*** Given records ***
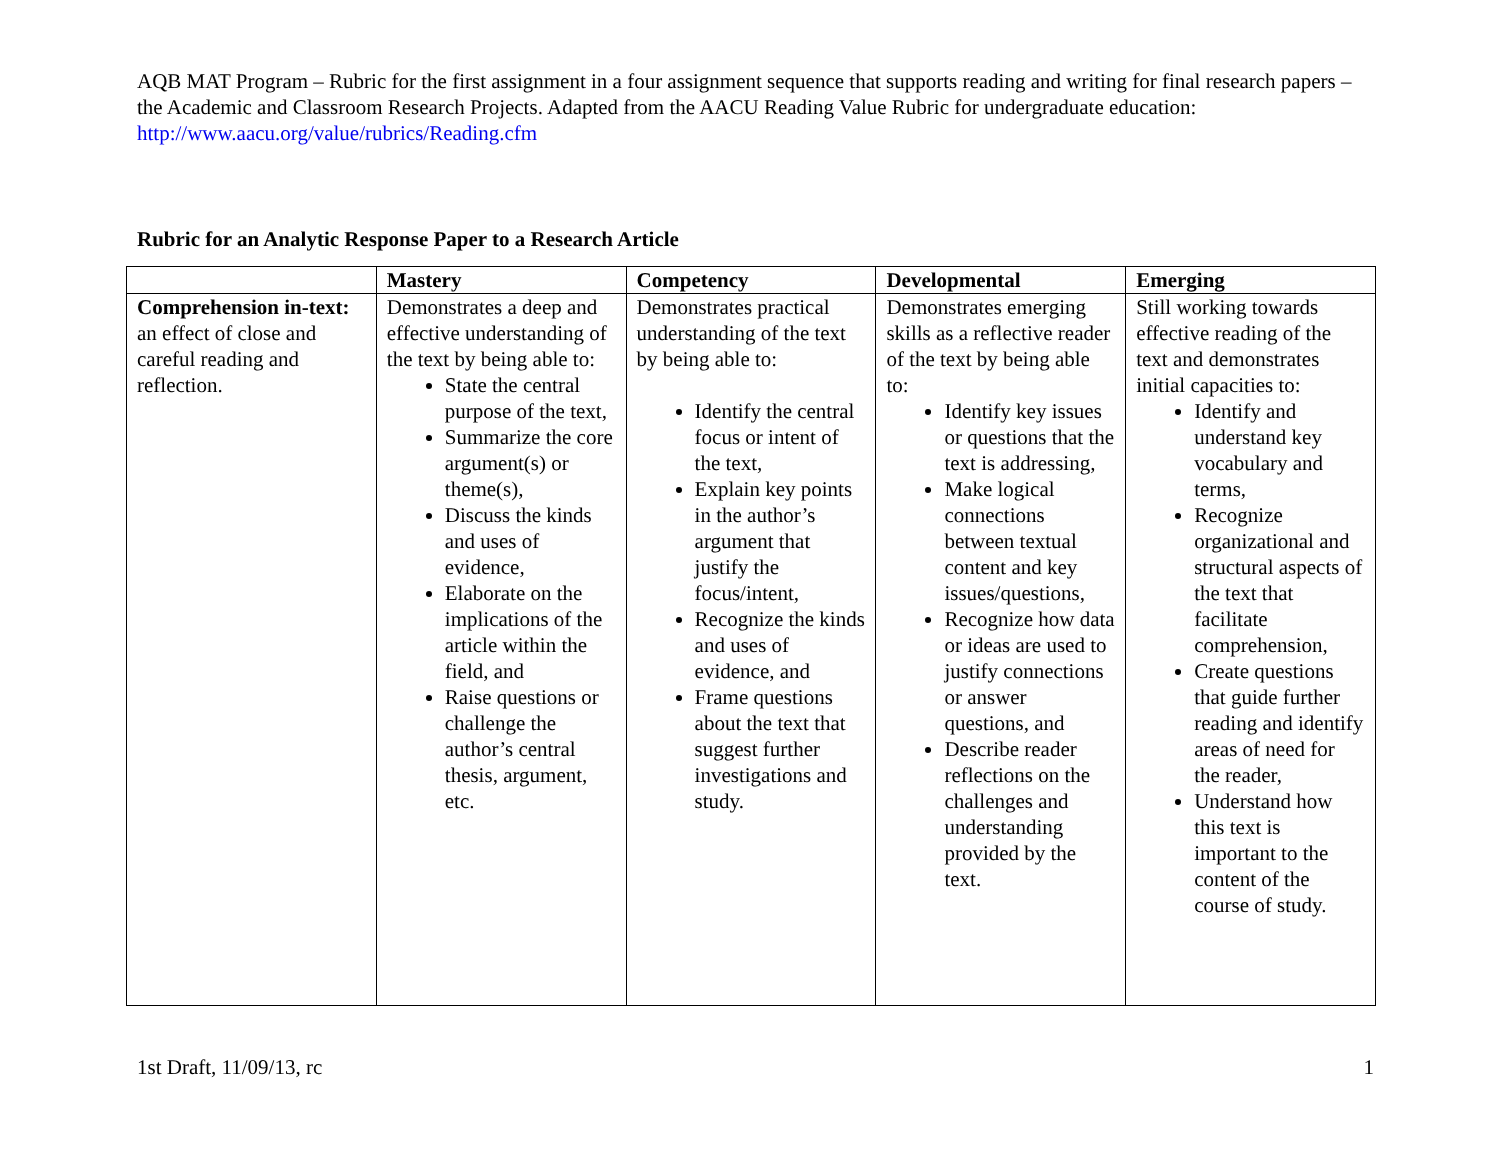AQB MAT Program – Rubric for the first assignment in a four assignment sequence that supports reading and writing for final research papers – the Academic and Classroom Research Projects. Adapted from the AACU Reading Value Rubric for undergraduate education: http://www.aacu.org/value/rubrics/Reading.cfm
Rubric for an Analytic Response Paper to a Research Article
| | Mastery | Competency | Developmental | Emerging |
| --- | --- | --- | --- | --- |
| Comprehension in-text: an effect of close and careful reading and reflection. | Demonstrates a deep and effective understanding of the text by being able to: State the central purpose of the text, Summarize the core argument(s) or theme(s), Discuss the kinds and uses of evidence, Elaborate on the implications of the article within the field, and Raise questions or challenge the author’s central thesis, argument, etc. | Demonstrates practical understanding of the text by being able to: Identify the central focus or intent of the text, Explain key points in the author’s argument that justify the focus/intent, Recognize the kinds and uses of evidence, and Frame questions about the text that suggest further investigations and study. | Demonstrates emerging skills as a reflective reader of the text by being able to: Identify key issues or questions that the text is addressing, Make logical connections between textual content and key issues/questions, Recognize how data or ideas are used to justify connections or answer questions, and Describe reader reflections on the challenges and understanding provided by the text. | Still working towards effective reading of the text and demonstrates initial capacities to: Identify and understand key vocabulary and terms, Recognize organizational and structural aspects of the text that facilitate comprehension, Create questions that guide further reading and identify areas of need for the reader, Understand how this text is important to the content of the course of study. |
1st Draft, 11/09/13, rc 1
*** End of Given records ***
• _Exercise directions_
Without changing a single word, set down all of the material again and leave out its pictures.

• _Task solution_
AQB MAT Program – Rubric for the first assignment in a four assignment sequence that supports reading and writing for final research papers – the Academic and Classroom Research Projects. Adapted from the AACU Reading Value Rubric for undergraduate education: http://www.aacu.org/value/rubrics/Reading.cfm
Rubric for an Analytic Response Paper to a Research Article
| | Mastery | Competency | Developmental | Emerging |
| --- | --- | --- | --- | --- |
| Comprehension in-text: an effect of close and careful reading and reflection. | Demonstrates a deep and effective understanding of the text by being able to: State the central purpose of the text, Summarize the core argument(s) or theme(s), Discuss the kinds and uses of evidence, Elaborate on the implications of the article within the field, and Raise questions or challenge the author’s central thesis, argument, etc. | Demonstrates practical understanding of the text by being able to: Identify the central focus or intent of the text, Explain key points in the author’s argument that justify the focus/intent, Recognize the kinds and uses of evidence, and Frame questions about the text that suggest further investigations and study. | Demonstrates emerging skills as a reflective reader of the text by being able to: Identify key issues or questions that the text is addressing, Make logical connections between textual content and key issues/questions, Recognize how data or ideas are used to justify connections or answer questions, and Describe reader reflections on the challenges and understanding provided by the text. | Still working towards effective reading of the text and demonstrates initial capacities to: Identify and understand key vocabulary and terms, Recognize organizational and structural aspects of the text that facilitate comprehension, Create questions that guide further reading and identify areas of need for the reader, Understand how this text is important to the content of the course of study. |
1st Draft, 11/09/13, rc 1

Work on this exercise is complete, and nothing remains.